Please ensure Javascript is enabled for purposes of website accessibility

Law school course draws lessons from Snowden disclosure

Law school course draws lessons from Snowden disclosure

Listen to this article

Law professor Michael Greenberger’s new class started last week, but he can’t tell you what he’ll be teaching in a month.

Law professor Michael Greenberger kicks off his new class on the national security implications of electronic surveillance and bulk data collection, which he sees as ‘the most important Fourth Amendment issue of our lifetimes.’ (The Daily Record / Maximilian Franz)

The course, “National Security, Electronic Surveillance and Bulk Data Collection: The Withering of the Fourth Amendment,” will focus on the leaks about the National Security Agency’s surveillance programs and what the news means in relation to the Fourth Amendment.

“I’ve told the class I could not give them a syllabus because this thing is changing from week to week,” said Greenberger, a professor at the University of Maryland Francis King Carey School of Law.

He has planned only a few lessons so far. There is no casebook, and most of the readings will come from news articles and court documents.

“As far as I am concerned, this is the most important Fourth Amendment issue of our lifetimes,” he said.

The course grew out of one on homeland security and counterterrorism Greenberger has taught since 2002 through the university’s Center for Health & Homeland Security, which he founded in the wake of the Sept. 11, 2001, attacks.

His lesson plan was hijacked last fall, though, when he brought up the June leak of classified documents by an NSA contractor’s former employee — Edward Snowden.

After spending 15 hours of a 39-hour course talking about the legal implications of the breaking news topic, Greenberger realized he needed an entire semester to devote to the issue.

“The law was just evolving before our very eyes,” Greenberger said. “I realized I could not teach this as part of a class anymore. I needed to develop a full 39-hour course at that point.”

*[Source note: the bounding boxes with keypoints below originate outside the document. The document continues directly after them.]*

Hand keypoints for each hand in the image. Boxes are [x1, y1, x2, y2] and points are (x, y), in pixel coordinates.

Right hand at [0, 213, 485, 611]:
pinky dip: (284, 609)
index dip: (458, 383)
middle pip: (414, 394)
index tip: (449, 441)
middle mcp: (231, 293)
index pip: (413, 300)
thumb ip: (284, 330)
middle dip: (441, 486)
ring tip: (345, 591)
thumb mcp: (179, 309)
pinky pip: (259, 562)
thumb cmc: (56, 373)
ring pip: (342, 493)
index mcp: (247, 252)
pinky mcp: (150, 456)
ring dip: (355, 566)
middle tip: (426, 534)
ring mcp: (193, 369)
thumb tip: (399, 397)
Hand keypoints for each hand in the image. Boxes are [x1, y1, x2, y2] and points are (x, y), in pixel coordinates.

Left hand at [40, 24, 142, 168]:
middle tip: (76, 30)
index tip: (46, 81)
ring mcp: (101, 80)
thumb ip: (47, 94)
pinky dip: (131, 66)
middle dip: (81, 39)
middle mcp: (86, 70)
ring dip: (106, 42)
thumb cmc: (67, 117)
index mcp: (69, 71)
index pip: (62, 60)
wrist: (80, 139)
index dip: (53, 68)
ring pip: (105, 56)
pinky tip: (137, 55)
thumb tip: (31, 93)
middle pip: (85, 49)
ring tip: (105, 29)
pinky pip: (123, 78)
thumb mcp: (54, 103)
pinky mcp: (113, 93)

Although Greenberger usually teaches about 25 students per class, the new one has about 50, ranging from relatively new first-years to soon-to-graduate third-years.

While the lesson plan may be set in sand, there are a few givens, Greenberger said. He’ll begin by discussing the history of the Fourth Amendment and what the nation’s Founding Fathers intended it to mean. The course also will look at the Patriot Act and the Foreign Intelligence Surveillance Act, what was happening leading up to Snowden’s leaks and what has happened since.

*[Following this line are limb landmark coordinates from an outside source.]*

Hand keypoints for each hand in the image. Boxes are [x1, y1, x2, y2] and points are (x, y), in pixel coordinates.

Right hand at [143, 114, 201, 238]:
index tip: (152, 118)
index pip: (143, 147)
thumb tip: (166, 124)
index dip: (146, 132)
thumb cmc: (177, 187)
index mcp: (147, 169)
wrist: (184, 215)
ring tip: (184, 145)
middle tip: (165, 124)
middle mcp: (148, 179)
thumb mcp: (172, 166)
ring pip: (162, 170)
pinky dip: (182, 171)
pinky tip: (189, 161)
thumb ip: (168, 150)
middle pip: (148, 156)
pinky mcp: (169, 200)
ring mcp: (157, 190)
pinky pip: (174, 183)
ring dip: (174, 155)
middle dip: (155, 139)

The class will especially take note of court cases concerning the NSA’s monitoring of personal data, Greenberger said.

For instance, one federal judge held last month that government collection of telephone metadata was likely a violation of the U.S. Constitution. Later that month, however, a different federal judge dismissed a constitutional challenge to the program, saying it is a tool to stop terrorist attacks.

Greenberger kicked off the course Friday with Fourth Amendment background and discussed President Barack Obama’s speech that morning on plans to change the country’s surveillance practices.

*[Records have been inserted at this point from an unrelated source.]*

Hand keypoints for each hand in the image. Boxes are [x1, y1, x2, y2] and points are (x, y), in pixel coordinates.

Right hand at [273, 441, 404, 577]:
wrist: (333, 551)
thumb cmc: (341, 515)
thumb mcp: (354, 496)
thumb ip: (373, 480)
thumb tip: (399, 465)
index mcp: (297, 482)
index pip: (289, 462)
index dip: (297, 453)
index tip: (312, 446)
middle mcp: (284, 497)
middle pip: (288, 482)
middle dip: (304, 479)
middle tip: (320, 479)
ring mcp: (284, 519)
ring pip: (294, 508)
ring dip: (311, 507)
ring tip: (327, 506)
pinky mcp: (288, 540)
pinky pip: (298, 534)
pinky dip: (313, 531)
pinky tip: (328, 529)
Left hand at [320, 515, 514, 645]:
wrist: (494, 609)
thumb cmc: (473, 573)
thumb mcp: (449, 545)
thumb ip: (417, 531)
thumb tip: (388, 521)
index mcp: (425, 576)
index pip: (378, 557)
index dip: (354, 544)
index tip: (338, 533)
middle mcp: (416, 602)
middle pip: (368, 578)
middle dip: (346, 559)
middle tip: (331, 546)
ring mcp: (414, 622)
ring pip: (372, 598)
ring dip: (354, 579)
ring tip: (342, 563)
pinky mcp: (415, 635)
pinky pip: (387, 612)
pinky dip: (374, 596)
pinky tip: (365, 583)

“[Obama’s] speech, this course, would not have taken place but for the fact that Snowden has taken these documents,” Greenberger told the class.

He called the developments a “living example” of the law.

“As we go on,” Greenberger said, “stuff will be coming out and we will have to talk about that.”

Trudy C. Henson, a senior law and policy analyst with the Center for Health & Homeland Security, took Greenberger’s original homeland security class as a first-year law student. The course piqued her interest in the topic and led her to get a job with the center in 2008.

The security classes teach law school students essential skills, she said.

“It is very helpful,” Henson said. “… It’s really a lot of critical problem-solving.”

Second-year student Casandra Mejias, 28, decided to take the new course because she did intelligence work while serving in the Army.

“I thought the class itself would be an interesting conversation and would be both relevant and current,” Mejias said.

Another second-year, Lindsay Bramble, 24, said she is taking the class to gain a better grasp on the implications of the security leaks.

“It is just an interesting subject I don’t know much about,” Bramble said. “It’s so relevant to current news right now.”

Greenberger said he hoped students would leave the class with the “legal intelligence equipment” to understand this issue as the country continues to grapple with it.

“This is the unfolding of a major constitutional issue for which there is no settled law,” he said.